Today, an Ohio historical marker and a small cemetery on the high west bank of the river are the only reminders that Hartford ever existed.
Amanda, another town which failed to find success, was platted around 1832 on the east side of the Auglaize River, just below Fort Amanda near Tawa Town, a village of the fierce Ottawa tribe, which was abandoned about 1817.
“The town of Amanda was promoted as a likely county seat,” Burkhardt noted.
However, when Allen County lost “four townships on the south border in the formation of Auglaize County in 1848, the visions of the promoters of Amanda abated” because Allen County’s county seat hopeful was now in Auglaize County.

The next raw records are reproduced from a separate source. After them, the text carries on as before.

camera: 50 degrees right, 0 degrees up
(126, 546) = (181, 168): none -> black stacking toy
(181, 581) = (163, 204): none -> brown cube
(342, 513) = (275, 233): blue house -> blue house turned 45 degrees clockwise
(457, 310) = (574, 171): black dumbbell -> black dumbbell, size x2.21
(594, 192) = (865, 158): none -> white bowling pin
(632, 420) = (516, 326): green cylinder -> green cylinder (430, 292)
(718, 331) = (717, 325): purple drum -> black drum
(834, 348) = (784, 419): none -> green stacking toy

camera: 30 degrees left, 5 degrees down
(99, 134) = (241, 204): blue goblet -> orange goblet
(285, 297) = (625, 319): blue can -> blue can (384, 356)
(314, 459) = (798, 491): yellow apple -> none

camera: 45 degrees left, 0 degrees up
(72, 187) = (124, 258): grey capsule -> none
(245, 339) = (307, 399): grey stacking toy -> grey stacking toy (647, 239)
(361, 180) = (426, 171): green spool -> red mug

“Lima’s rival (for county seat), laid out just one year later, passed into oblivion so that today one can traverse the location of Amanda and find (no) clue of just how the second town site in Allen County was planned and promoted. Truly a vanished ghost town,” Burkhardt wrote in 1943.
Amanda was but the first of many planned Allen County towns that fizzled, towns like Petersburg and Constantine. Petersburg, three miles southeast of Westminster, was laid out in 1834 with 57 lots.

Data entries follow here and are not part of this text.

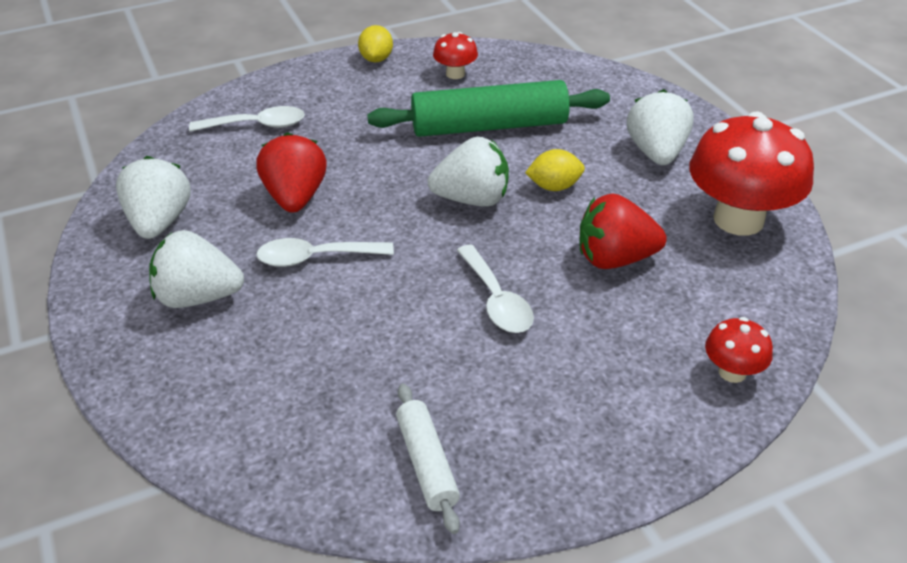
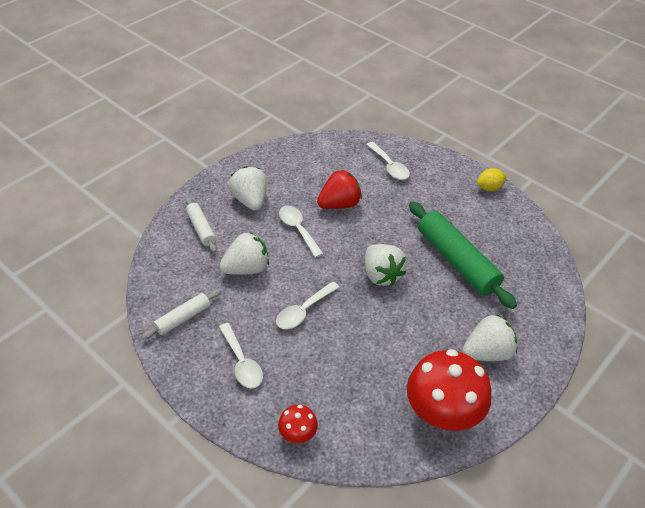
camera: 65 degrees right, 5 degrees up
(159, 222) = (293, 166): white strawberry -> white strawberry (246, 268)
(216, 383) = (201, 229): none -> white rolling pin
(455, 74) = (501, 228): red mushroom -> none
(554, 186) = (416, 309): yellow lemon -> none
(568, 403) = (242, 362): none -> white spoon
(615, 259) = (366, 355): red strawberry -> none

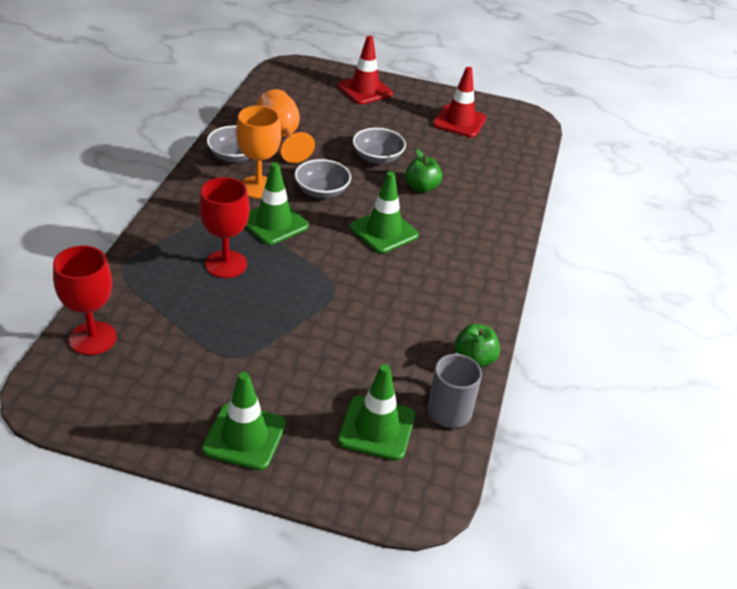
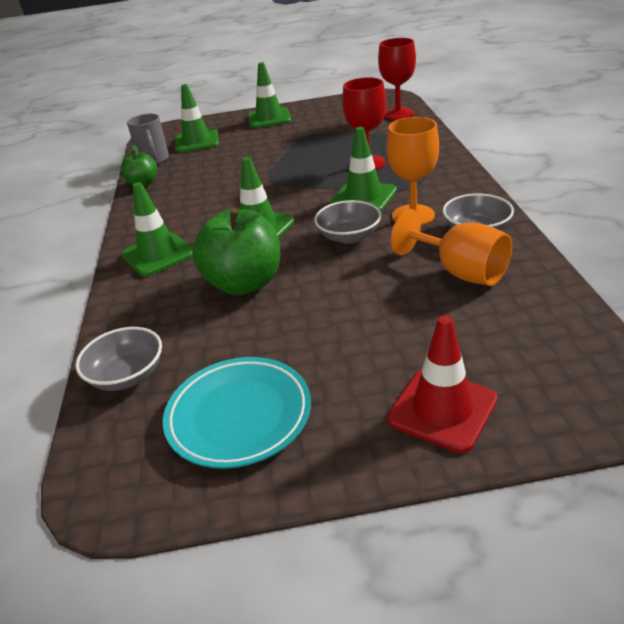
camera: 165 degrees right, 5 degrees down
(377, 158) = (321, 297): grey bowl -> grey bowl (127, 375)
(421, 187) = (244, 283): green apple -> green apple, size x1.79
(459, 121) = (239, 416): red traffic cone -> turquoise plate
(478, 243) = (158, 254): none -> green traffic cone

“Although there is no evidence that any of these lots were ever sold, the town did survive long enough to appear on an important 1838 map of Ohio,” Buettner wrote in 2014.
Two years later, Constantine was platted near the intersection of today’s Harding Highway and Cool Road.
“Once again, there is no evidence that any of the lots – including one set aside for a school – were ever developed,” according to Buettner.
Other towns grew naturally around churches, schools, interurban stops, and intersections. Townsend, which was located near where the Erie-Lackawanna Railroad crossed state Route 117, appears on maps in the late 19th century but disappeared by the turn of the century. The town was a railroad stop likely because, in the late 19th century, oil wells sprouted like dandelions in that area of Perry Township. In the late 1920s and early 1930s, the Black Legion, a violent offshoot of the Ku Klux Klan, held rallies in the area.
Leatherwood was located on the Lincoln Highway east of what is now its intersection with Robinson Road. The community bordered on the Leatherwood Ditch, so called, according to 1994 research by Anna Selfridge, a curator at the Allen County Museum, “because the bark of the native trees and bushes growing along the ditch was so tough that the early settlers sometimes used it as a substitute for leather.”
Many of those early settlers were Welsh. They eventually built a school, a church, and, according to some reports, a grange hall in the community.
“By 1994, all that remains of Leatherwood is a now deserted Leatherwood Community Park,” Selfridge wrote.
John East, of Pickaway County, came to Allen County in 1832, bought land and opened an ox-powered mill where flour was milled and lumber sawed.
“The drive wheel of the mill was 50 feet in diameter and set at an angle of 15 degrees,” Selfridge wrote. “The oxen were placed on the inclined surface of the mill which they caused to operate by their incessant treading and thus operated the machinery.”
The tread mill was eventually replaced by a steam grist mill.
“The hamlet containing the mill became known as East Town,” Selfridge wrote. Part of the old East property today lies beneath Lowe’s on the northwest corner of Eastown Road and state Route 309.